__TASK DIRECTIONS__
Rewrite the material below with "inspecting surveyor" changed to "site inspector" everywhere it occurs, keeping everything else the same. Leave the pictures out of your version.
━━━━━ RECORDS TO USE
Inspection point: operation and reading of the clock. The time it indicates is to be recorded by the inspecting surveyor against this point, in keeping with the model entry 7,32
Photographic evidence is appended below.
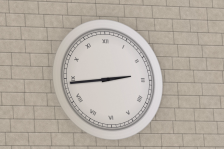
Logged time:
2,44
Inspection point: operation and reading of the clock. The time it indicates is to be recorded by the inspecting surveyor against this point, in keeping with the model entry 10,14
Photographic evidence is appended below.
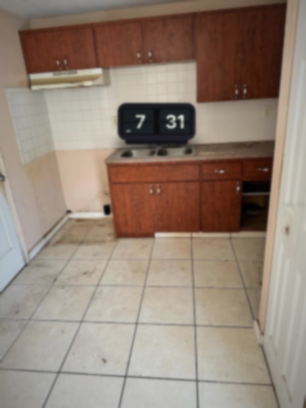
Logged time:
7,31
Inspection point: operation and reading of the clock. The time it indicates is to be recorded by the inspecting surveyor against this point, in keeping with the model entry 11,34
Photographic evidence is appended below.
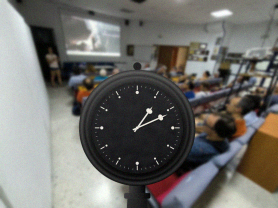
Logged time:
1,11
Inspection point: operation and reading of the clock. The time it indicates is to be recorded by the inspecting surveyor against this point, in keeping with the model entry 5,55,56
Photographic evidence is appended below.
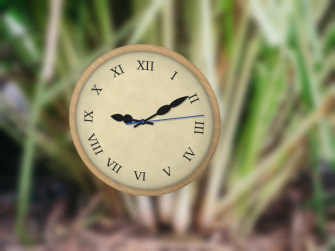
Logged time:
9,09,13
━━━━━━━━━━
__RESPONSE__
Inspection point: operation and reading of the clock. The time it indicates is to be recorded by the site inspector against this point, in keeping with the model entry 7,32
Photographic evidence is appended below.
Logged time:
2,44
Inspection point: operation and reading of the clock. The time it indicates is to be recorded by the site inspector against this point, in keeping with the model entry 10,14
Photographic evidence is appended below.
Logged time:
7,31
Inspection point: operation and reading of the clock. The time it indicates is to be recorded by the site inspector against this point, in keeping with the model entry 11,34
Photographic evidence is appended below.
Logged time:
1,11
Inspection point: operation and reading of the clock. The time it indicates is to be recorded by the site inspector against this point, in keeping with the model entry 5,55,56
Photographic evidence is appended below.
Logged time:
9,09,13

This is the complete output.